19-year-old may be youngest person ever diagnosed with Alzheimer’s
Global News
Chinese researchers diagnosed a 19-year-old man with the brain disorder after he showed 'gradual memory decline for 2 years,' leaving him unable to complete high school.
A Chinese teenager may be the youngest person ever to be diagnosed with Alzheimer’s disease, according to a January study from the Journal of Alzheimer’s Disease.

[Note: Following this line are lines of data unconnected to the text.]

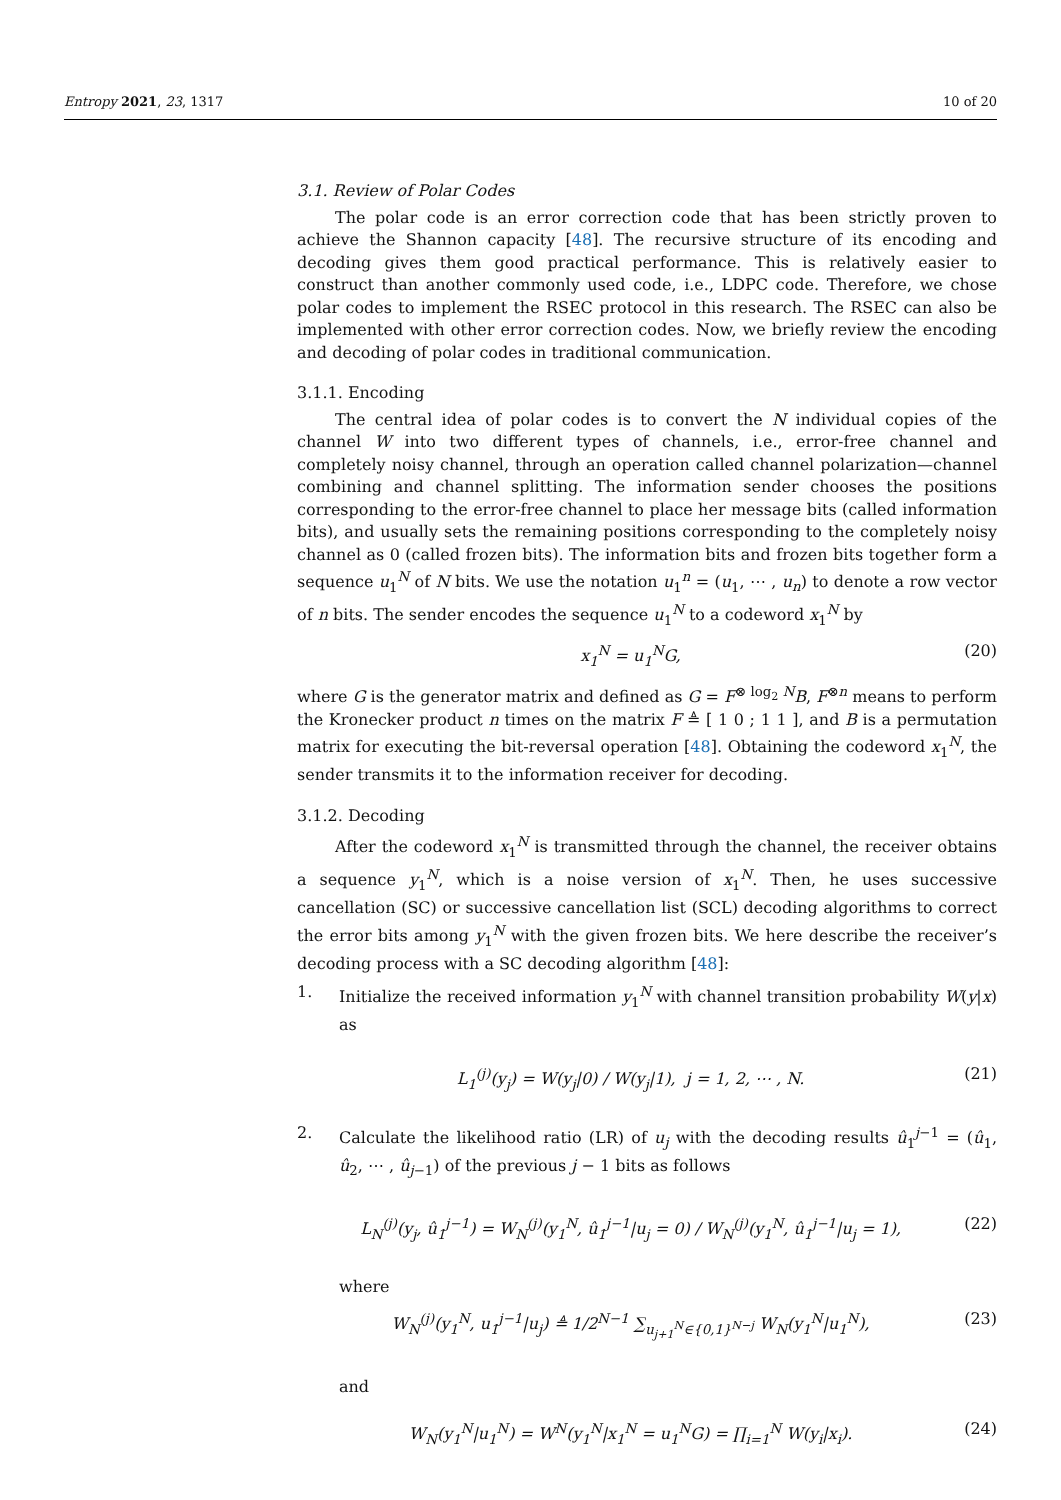Entropy 2021, 23, 1317 10 of 20
3.1. Review of Polar Codes
The polar code is an error correction code that has been strictly proven to achieve the Shannon capacity [48]. The recursive structure of its encoding and decoding gives them good practical performance. This is relatively easier to construct than another commonly used code, i.e., LDPC code. Therefore, we chose polar codes to implement the RSEC protocol in this research. The RSEC can also be implemented with other error correction codes. Now, we briefly review the encoding and decoding of polar codes in traditional communication.
3.1.1. Encoding
The central idea of polar codes is to convert the N individual copies of the channel W into two different types of channels, i.e., error-free channel and completely noisy channel, through an operation called channel polarization—channel combining and channel splitting. The information sender chooses the positions corresponding to the error-free channel to place her message bits (called information bits), and usually sets the remaining positions corresponding to the completely noisy channel as 0 (called frozen bits). The information bits and frozen bits together form a sequence u<sub>1</sub><sup>N</sup> of N bits. We use the notation u<sub>1</sub><sup>n</sup> = (u<sub>1</sub>, ⋯ , u<sub>n</sub>) to denote a row vector of n bits. The sender encodes the sequence u<sub>1</sub><sup>N</sup> to a codeword x<sub>1</sub><sup>N</sup> by
x<sub>1</sub><sup>N</sup> = u<sub>1</sub><sup>N</sup>G, (20)
where G is the generator matrix and defined as G = F<sup>⊗ log<sub>2</sub> N</sup>B, F<sup>⊗n</sup> means to perform the Kronecker product n times on the matrix F ≜ [ 1 0 ; 1 1 ], and B is a permutation matrix for executing the bit-reversal operation [48]. Obtaining the codeword x<sub>1</sub><sup>N</sup>, the sender transmits it to the information receiver for decoding.
3.1.2. Decoding
After the codeword x<sub>1</sub><sup>N</sup> is transmitted through the channel, the receiver obtains a sequence y<sub>1</sub><sup>N</sup>, which is a noise version of x<sub>1</sub><sup>N</sup>. Then, he uses successive cancellation (SC) or successive cancellation list (SCL) decoding algorithms to correct the error bits among y<sub>1</sub><sup>N</sup> with the given frozen bits. We here describe the receiver’s decoding process with a SC decoding algorithm [48]:
1. Initialize the received information y<sub>1</sub><sup>N</sup> with channel transition probability W(y|x) as
L<sub>1</sub><sup>(j)</sup>(y<sub>j</sub>) = W(y<sub>j</sub>|0) / W(y<sub>j</sub>|1), j = 1, 2, ⋯ , N. (21)
2. Calculate the likelihood ratio (LR) of u<sub>j</sub> with the decoding results û<sub>1</sub><sup>j−1</sup> = (û<sub>1</sub>, û<sub>2</sub>, ⋯ , û<sub>j−1</sub>) of the previous j − 1 bits as follows
L<sub>N</sub><sup>(j)</sup>(y<sub>j</sub>, û<sub>1</sub><sup>j−1</sup>) = W<sub>N</sub><sup>(j)</sup>(y<sub>1</sub><sup>N</sup>, û<sub>1</sub><sup>j−1</sup>|u<sub>j</sub> = 0) / W<sub>N</sub><sup>(j)</sup>(y<sub>1</sub><sup>N</sup>, û<sub>1</sub><sup>j−1</sup>|u<sub>j</sub> = 1), (22)
where
W<sub>N</sub><sup>(j)</sup>(y<sub>1</sub><sup>N</sup>, u<sub>1</sub><sup>j−1</sup>|u<sub>j</sub>) ≜ 1/2<sup>N−1</sup> ∑<sub>u<sub>j+1</sub><sup>N</sup>∈{0,1}<sup>N−j</sup></sub> W<sub>N</sub>(y<sub>1</sub><sup>N</sup>|u<sub>1</sub><sup>N</sup>), (23)
and
W<sub>N</sub>(y<sub>1</sub><sup>N</sup>|u<sub>1</sub><sup>N</sup>) = W<sup>N</sup>(y<sub>1</sub><sup>N</sup>|x<sub>1</sub><sup>N</sup> = u<sub>1</sub><sup>N</sup>G) = ∏<sub>i=1</sub><sup>N</sup> W(y<sub>i</sub>|x<sub>i</sub>). (24)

Researchers from Capital Medical University’s Xuanwu Hospital in Beijing diagnosed a 19-year-old man with the brain disorder after he showed “gradual memory decline for 2 years,” leaving him unable to complete high school.
Alzheimer’s is the most common form of dementia and affects memory, thinking and behaviour. The degenerative disease primarily affects older adults, making this case truly exceptional.
“This case brings attention to the heterogeneous nature of dementia that can involve people at any age,” said George Perry, notable neuroscientist and editor-in-chief of the journal. “Significantly, this finding may separate Alzheimer’s disease from the complexity of aging and open the field to new concepts to promote innovation.” Perry was not involved in the study.
The authors of the paper noted that the 19-year-old had significant memory impairment and hippocampal atrophy, an early marker of the disease. After ruling out other potential causes for the young man’s symptoms, he was diagnosed with probable Alzheimer’s.
The patient’s symptoms began when he was around 17, two years before he was evaluated at Xuanwu Hospital. What began as difficulties concentrating in class quickly worsened a year later to short-term memory loss, according to the study.
The teen would frequently lose his belongings, would forget the events of the previous day and had trouble reading, and even his reactions were delayed. As his memory declined, he would forget whether he had eaten or not. Eventually, he had to withdraw from high school.
Researchers administered the widely used World Health Organization-University of California Los Angeles Auditory Verbal Learning Test and found the young patient had significantly impaired memory.